You know, when we prepared this conference, we – of course, as President Lee said, we had absolute certainty that North Korea would do a nuclear test this weekend – after a long weekend. And that’s a joke, by the way. We had no idea that they were going to do a test. (Laughter.)
And, you know, I think for events like this, I mean, we had – with the congresswoman here and with the vice minister, you know, we expected we’d have a good turnout, but I’m told that our turnout was way off the charts. I mean, we had over 350 people who responded, and then this morning I think we had 16 television cameras here. And I don’t think that is a reflection – well, I do think that’s a reflection of the work of CSIS and the Korea Foundation, but I also think it’s a reflection of the times that we’re now in, the seriousness of the times that we’re now in. And I can see the concern on all of your faces throughout the day as we went through each of the panels, whether we were talking about the alliance, talking about North Korea, or talking about trade issues. And so I agree entirely with President Lee. It’s important for us to continue to have events like this, to raise, to the best we can, the level of conversation and informed discussion and public policy debate on issues related to the United States and Korea as we face the challenges going forward.

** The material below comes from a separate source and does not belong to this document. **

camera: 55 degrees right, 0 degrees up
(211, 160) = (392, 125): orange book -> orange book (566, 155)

You know, I think we’re all under no illusions that it’s going to be easy. I think it’s going to be – it’s going to be challenging. But I think as Congresswoman Murphy said this morning, this alliance is not simply an alliance on paper. It is an alliance that is, in her words, authentic, personal and resilient. And with that spirit, I think regardless of the challenges that we face on – both in Washington, in Seoul, in the rest of Korea and the rest of the United States, we have to move forward with that in mind.

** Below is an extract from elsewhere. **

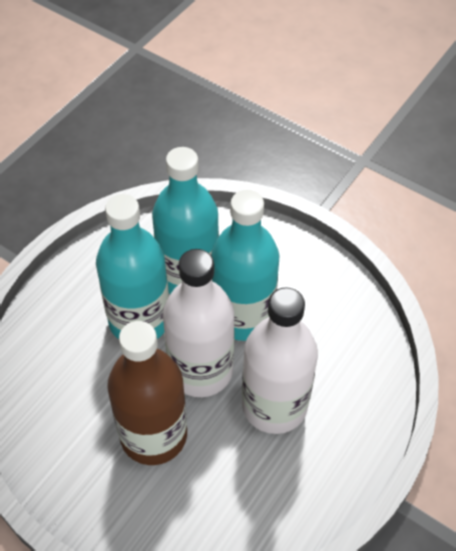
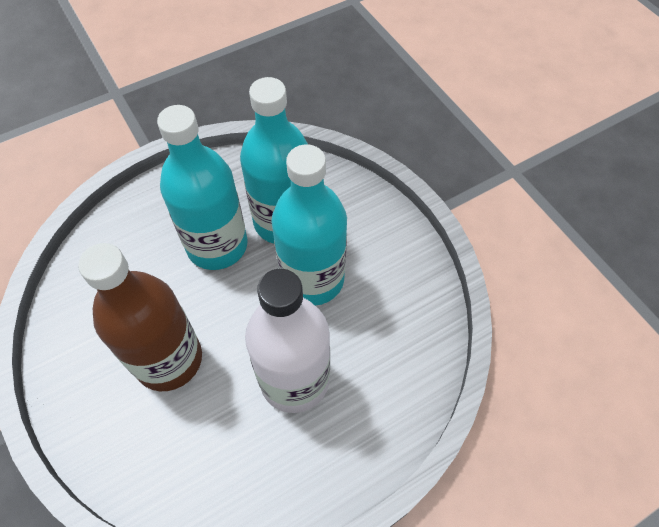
camera: 25 degrees right, 5 degrees up
(201, 370) = (245, 315): white bottle -> none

So with that, I want to thank the Korea Foundation and President Lee for co-hosting this conference with us, and personally thank President Lee for all the great work that you’ve done with the Korea Foundation. It’s really been a pleasure working with you. None of this could have happened without our staff at CSIS, who worked tirelessly over the long weekend to iron out all the last-minute details to make sure things ran flawlessly. And then I want to thank Sang Jun and Andy and Lisa for doing that. And of course, Congresswoman Murphy for joining us, again, first – her first appointment back after the recess when, as some of you have seen, there is a hurricane that is bearing down on her state this week. Really extraordinary for her to join us. And then Vice Minister Cho coming all the way from Seoul just for this event was really a great gesture on his part.
I learned a lot personally from each and every one of the panels, and I follow this stuff every day, and I learned a lot from each of the panels. I hope you did as well. And hopefully, we can continue to do this going forward. So thank you again. Thank you to all of you. Have a great evening, and our meeting is now adjourned. Thank you. (Applause.)